Open MeganRSullivan opened 1 month ago
It looks like the error is in the DIC equation gradient w.r.t sigP in eqCcycle_v2.
So far, I can't find a problem in eqCcyle_v2.m
The DIC gradient equation for sigP is exactly the same as the equation for all the other P model parameters.
RHS(1:nwet,pindx.lsigP) = -d0((1-sigC-gamma)*RR*Gx(:,pindx.lsigP))*C2P;
Are there any terms in this equation that would be functions of sigP (but not of the other P model parameters)?
That leaves Gx as the only term that depends on sigP
Is it possible that Gx(:,pindx.lsigP)
has an error?
Gx(:,pindx.lsigP)
appears in the gradient for 6 of the 7 carbon tracers, but only the DIC gradient is very far from the complex step solution Gx(:,pindx.lsigP)
is wrong, it's strange that it wouldn't cause problems in any of the other tracer equations.
I'm still looking into it, but I'm getting pretty stumped. @Hojongseo , do you have any other ideas of where the problem might be?
Right, I agree with you. As we talked after the BGC seminar, the equation is exactly the same for all P parameters, so I also don't know why the problem only occurs with the gradient of sigP.
I checked the code for Gx if there was a error, but I think there is nothing wrong with Gx. Gx = GpDIPx + d0(DIP)Gpx In this equation, the second term of RHS is zero, except Gpx(:,ialpha) and Gpx(:,ibeta), so it does not seem to be related to sigP. In addition, since there is also no errors on calculating DIPx (results of the complex step method for eqPcycle was fine), it seems the calculation of Gx is correct. For the double check, I also see the DIPx, which means Px(1:nwet,:) in eqPcycle, and it looks fine to me.
Although I cannot find where is the problem, I'll continue to debug it and let you know if I find anything. Thank you for your efforts on finding an issue on sigP!

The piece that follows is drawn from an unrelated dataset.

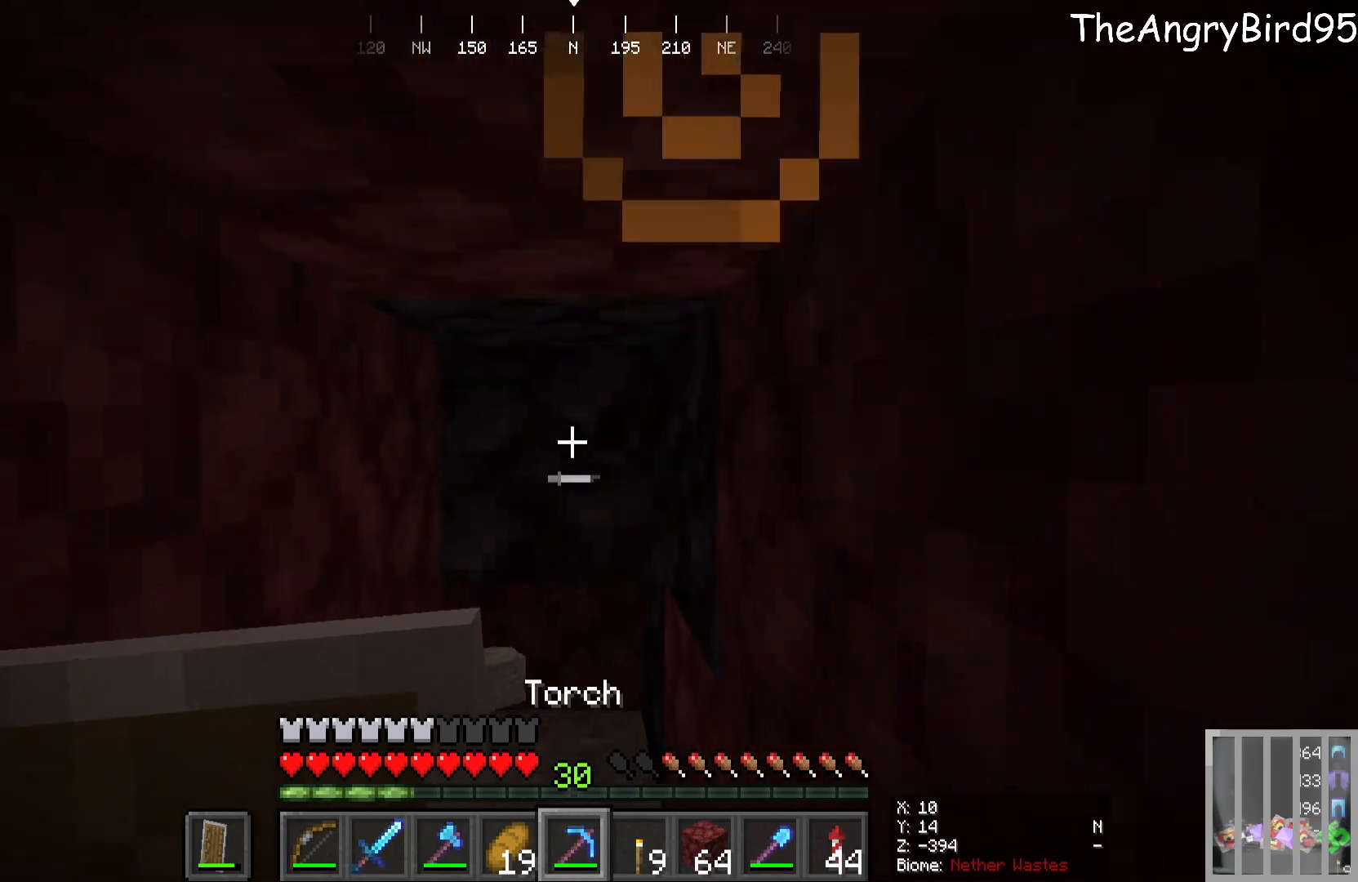
{"keys": [], "mouse": ["left"], "events": [[266, "mouse_left", "down"]]}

After looking into it further, I don't think the problem is in the sigP
equations after all. I ran a few GHtests of different parameter pairs (results below) and found the discrepancy between the explicit gradient and the complex step method occurred for whichever P model parameter was listed first in pindx
. So the error I was seeing in the sigP
gradient seems to occur due to its position in the vector of optimizable parameters, rather than an error in the gradient equations for sigP
.
Initially, I thought this might be caused by the way we pack the gradients in Cx
, but I couldn't find any issues with the ordering of the columns in Cx
.
I now suspect the issue is due to how we set the initial guess for the Cmodel solution in the global variable GC
.
Tunable parameters
-----------------------------------------------
current Q10P is 2.28e+00
current sigC is 9.00e-02
gradient relative error (1): -1.791e-03
-1.130e-02 4.472e-04
gradient relative error (2): -1.112e-14
2.871e-13 6.831e-15
Tunable parameters
-----------------------------------------------
current kdP is 1.86e-08
current alpha is 2.45e-08
current sigC is 9.00e-02
gradient relative error (1): -1.474e-03
-3.571e-03 -2.646e-02 4.932e-05
gradient relative error (2): 2.760e-12
4.937e-12 6.135e-12 2.159e-12
gradient relative error (3): -6.179e-16
2.775e-14 1.367e-13 9.657e-15
Tunable parameters
-----------------------------------------------
current alpha is 2.45e-08
current sigC is 9.00e-02
gradient relative error (1): -1.576e-03
-1.146e-02 2.049e-04
gradient relative error (2): -8.856e-15
4.220e-13 7.066e-15
Tunable parameters
-----------------------------------------------
current sigP is 3.50e-01
current bC is 6.50e-01
gradient relative error (1): -2.185e-03
2.228e-03 -1.742e-01
-- OUT_OF_MEMORY --
Restarting GHtest...
Tunable parameters
-----------------------------------------------
current sigP is 3.50e-01
current bC is 6.50e-01
gradient relative error (1): -1.746e-12
1.164e-13 1.694e-10
par.fname
already existed, so this output was used to update the initial guess stored in the global variable GC
.The error between the explicit gradient and the complex step method seems to only occur when the Newton-Armijo solver in eqCcycle does many iterations (e.g. stops at iter=18 as opposed to iter=1), suggesting that the problem results from the initial guess being far from the actual solution.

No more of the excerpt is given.